Sono pochi i gradini che si è lasciata alle spalle quando i loro sguardi iniziano a ferirla. Li sente, pungenti, multipli e contemporanei, arrivare da quei punti che solo alcuni istanti prima le erano sembrati innocuamente sparsi. L’istinto la fa voltare incerta verso l’alto a cercare con lo sguardo quella che potrebbe essere la via di fuga. Così tristemente simile alla via che l’aveva portata in quell’incrocio sbagliato della sua vita, quel passaggio ora è presidiato. Un ragazzone dai lineamenti rudi e spigolosi sta scendendo pesante senza fretta e senza dolcezza.

Si volge nuovamente verso il basso e riprende a discendere la scalinata dissimulando malamente, al  ritmico tichettio dei suo tacchi, un’ansia crescente.  Supera l’accanito lettore della panchina che, con la testa rivolta al libro, la scruta attraverso una maligna fessura degli occhi alzata verso il suo petto. Improvvisamente comprende nell’animo che quella sua età ormai non lontana dai quaranta, quel suo corpo sinuoso ed emancipato, compatto e snello allo stesso tempo, inviolato da gravidanze e accentuato dall’aderenza dei suoi abiti è un’attrazione perfetta per portare alla luce gli istinti delle persone intorno a lei.

Alcool e droghe imprecisate fanno crescere e rivelano l’essenza dei più semplici e atavici bisogni. Codificati in maniera fintamente schematica nelle strane sequenze genetiche di milioni di cellule, liberati da ogni senso di umano equilibrio e di sublime condivisione di intenti, essi si scatenano senza alcun filtro verso quel corpo che solo incidentalmente appartiene a lei. Partono all’unisono e vanno concentrandosi verso l’unico punto quasi chiamati da una silenziosa adunanza. Mentre lei, scesa ancora di qualche tremulo passo, viene sorpresa da uno di loro che le balza di fianco coprendole con una mano l’intero volto a soffocare uno strillo che comunque non sarebbe uscito.

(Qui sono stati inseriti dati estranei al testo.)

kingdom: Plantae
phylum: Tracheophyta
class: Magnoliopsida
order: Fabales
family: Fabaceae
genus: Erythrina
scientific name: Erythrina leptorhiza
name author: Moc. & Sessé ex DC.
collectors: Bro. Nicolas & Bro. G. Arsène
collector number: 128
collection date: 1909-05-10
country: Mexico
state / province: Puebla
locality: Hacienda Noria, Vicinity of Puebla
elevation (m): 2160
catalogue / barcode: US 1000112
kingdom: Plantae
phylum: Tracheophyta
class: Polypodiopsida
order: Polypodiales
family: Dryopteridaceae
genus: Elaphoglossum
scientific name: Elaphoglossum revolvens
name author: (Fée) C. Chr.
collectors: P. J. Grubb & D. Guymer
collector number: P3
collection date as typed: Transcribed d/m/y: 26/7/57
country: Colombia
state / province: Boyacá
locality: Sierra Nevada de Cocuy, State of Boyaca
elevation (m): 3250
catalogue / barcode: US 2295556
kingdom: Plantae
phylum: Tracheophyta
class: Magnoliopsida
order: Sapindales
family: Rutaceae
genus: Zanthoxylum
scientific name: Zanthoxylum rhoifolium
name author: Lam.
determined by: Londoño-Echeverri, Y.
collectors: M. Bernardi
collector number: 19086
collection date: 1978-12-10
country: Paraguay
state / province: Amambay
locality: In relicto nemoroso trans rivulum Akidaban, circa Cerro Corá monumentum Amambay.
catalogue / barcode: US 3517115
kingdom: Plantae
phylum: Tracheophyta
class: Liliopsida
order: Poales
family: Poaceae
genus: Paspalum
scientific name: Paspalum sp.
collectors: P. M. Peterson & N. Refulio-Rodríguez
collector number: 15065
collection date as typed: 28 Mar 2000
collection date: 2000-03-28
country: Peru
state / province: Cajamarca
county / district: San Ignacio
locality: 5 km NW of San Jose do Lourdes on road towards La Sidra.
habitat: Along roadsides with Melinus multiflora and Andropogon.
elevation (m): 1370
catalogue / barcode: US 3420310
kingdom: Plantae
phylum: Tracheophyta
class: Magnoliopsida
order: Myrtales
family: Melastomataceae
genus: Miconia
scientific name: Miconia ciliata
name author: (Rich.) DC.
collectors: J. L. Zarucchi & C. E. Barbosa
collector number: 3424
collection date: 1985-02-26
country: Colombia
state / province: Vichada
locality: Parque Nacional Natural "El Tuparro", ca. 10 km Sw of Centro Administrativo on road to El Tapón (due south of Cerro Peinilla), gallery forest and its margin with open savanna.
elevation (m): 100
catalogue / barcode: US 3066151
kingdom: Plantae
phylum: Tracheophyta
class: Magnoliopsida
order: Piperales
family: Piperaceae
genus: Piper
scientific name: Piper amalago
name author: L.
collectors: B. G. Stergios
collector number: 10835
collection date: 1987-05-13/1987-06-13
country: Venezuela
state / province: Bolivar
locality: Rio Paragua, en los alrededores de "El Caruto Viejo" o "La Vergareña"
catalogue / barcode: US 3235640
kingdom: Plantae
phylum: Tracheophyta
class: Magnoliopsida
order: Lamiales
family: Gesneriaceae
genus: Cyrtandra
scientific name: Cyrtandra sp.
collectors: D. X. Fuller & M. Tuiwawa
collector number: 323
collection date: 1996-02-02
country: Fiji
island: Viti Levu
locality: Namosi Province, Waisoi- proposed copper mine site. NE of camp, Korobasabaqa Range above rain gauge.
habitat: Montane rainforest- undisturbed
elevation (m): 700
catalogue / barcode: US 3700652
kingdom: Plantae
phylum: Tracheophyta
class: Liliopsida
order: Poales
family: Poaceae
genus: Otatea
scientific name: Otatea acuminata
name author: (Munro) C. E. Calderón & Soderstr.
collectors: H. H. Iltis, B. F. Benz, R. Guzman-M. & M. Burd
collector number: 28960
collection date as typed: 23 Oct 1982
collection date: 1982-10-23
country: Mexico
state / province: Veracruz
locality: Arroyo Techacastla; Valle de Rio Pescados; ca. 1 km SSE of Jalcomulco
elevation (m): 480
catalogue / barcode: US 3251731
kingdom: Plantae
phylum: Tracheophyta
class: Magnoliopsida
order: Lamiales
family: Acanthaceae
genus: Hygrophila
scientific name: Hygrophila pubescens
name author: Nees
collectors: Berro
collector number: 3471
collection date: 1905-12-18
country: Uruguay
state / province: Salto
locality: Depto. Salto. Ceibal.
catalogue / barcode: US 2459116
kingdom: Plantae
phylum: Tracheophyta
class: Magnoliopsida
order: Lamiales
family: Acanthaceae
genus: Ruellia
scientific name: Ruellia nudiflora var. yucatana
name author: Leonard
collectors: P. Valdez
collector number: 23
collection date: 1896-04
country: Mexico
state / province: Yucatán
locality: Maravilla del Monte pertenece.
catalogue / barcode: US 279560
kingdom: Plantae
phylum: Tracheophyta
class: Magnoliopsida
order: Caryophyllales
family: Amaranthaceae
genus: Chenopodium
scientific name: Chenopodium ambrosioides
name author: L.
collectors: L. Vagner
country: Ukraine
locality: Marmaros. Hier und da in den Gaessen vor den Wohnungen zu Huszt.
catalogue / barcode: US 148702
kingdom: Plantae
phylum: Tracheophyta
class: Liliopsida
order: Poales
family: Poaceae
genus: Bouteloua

Passano pochi istanti ed è riversa sulla nuda terra, subissata da arti esploratori e suoni emessi da corde vocali che legano il suo cuore nella morsa della paura. E i suoi vestiti si dimenticano di proteggerla. Gli uomini intorno a lei sembrano ruotare, ondeggiando come impazziti, carichi di dolorosa energia e per non cedere alla nausea e alla vista dei loro volti, chiude gli occhi.

Sparito il senso della vista le rimangono attivi solo l’udito e il tatto. Ma non può urlare per sovrastare le loro voci, non glielo fanno fare. Non può divincolarsi per sentire contatti fisici differenti con i loro corpi, perché non glielo fanno fare. Morde il fango per concentrare la mente su qualcosa di sensibilmente diverso … ma loro si susseguono in armonia, uno dopo l’altro, quasi avessero studiato un ordine ottimale, a tavolino, molto tempo prima. Ma la sequenza maschera solo atavici bisogni. Intensi. Nulla più.

Ora è il turno del Pertica, l’istigatore di tutti. Lui non ha mai avuto una ragazza, per lui è facile fare il capobranco. Si avvicina solenne e minaccioso, i suoi movimenti sono decisi e impietosi.

E’ misterioso e sorprendente vedere la ragazza come divisa in due. Il volto in lacrime, riverso di lato a cercare quasi un nascondiglio nella fredda terra, in una smorfia di infinita sofferenza, mentre la parte inferiore del suo corpo si muove quasi ad assecondare, con l’ondeggiare del proprio ventre, il ritmo sempre più frequente del loro piacere.

Davvero un peccato che le loro prede dimentichino il piacere e ricordino solo il dolore.

Si alternano uno dopo l’altro incuranti delle lacrime, dei lamenti, e soprattutto incuranti delle suppliche. Anzi ad ogni preghiera della donna sembra scatenarsi un’incitazione ancor più veemente delle frasi ridanciane del Pertica. Uno dopo l’altro. Uno dopo l’altro.

Ora vi devo lasciare. Questo è il branco, io sono uno di loro, e adesso è il mio turno.